Data records:
+ + + + +

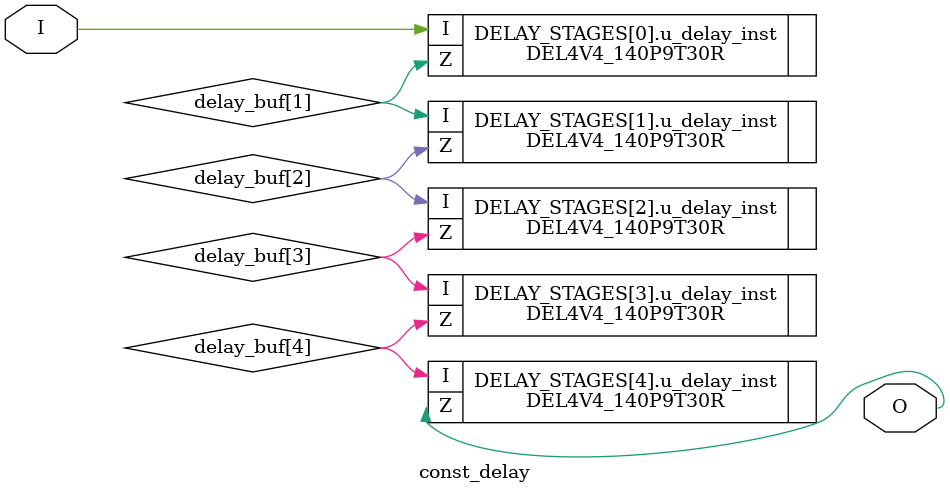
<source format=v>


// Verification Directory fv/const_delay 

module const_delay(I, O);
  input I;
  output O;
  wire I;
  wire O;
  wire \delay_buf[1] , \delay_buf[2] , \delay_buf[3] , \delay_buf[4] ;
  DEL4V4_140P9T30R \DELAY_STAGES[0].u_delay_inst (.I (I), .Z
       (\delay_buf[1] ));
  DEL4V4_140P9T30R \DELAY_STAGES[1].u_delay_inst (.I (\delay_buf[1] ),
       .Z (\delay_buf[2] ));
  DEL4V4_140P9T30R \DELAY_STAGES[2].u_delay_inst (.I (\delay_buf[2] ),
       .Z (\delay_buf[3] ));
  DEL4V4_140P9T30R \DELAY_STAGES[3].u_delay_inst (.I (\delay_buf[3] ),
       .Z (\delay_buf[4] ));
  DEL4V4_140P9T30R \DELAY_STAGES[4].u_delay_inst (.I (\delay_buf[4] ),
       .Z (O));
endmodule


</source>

+ + + + +

Each line above should be written out again exactly, without any image.

### OUTPUT FOR THIS EXERCISE
<source format=v>


// Verification Directory fv/const_delay 

module const_delay(I, O);
  input I;
  output O;
  wire I;
  wire O;
  wire \delay_buf[1] , \delay_buf[2] , \delay_buf[3] , \delay_buf[4] ;
  DEL4V4_140P9T30R \DELAY_STAGES[0].u_delay_inst (.I (I), .Z
       (\delay_buf[1] ));
  DEL4V4_140P9T30R \DELAY_STAGES[1].u_delay_inst (.I (\delay_buf[1] ),
       .Z (\delay_buf[2] ));
  DEL4V4_140P9T30R \DELAY_STAGES[2].u_delay_inst (.I (\delay_buf[2] ),
       .Z (\delay_buf[3] ));
  DEL4V4_140P9T30R \DELAY_STAGES[3].u_delay_inst (.I (\delay_buf[3] ),
       .Z (\delay_buf[4] ));
  DEL4V4_140P9T30R \DELAY_STAGES[4].u_delay_inst (.I (\delay_buf[4] ),
       .Z (O));
endmodule


</source>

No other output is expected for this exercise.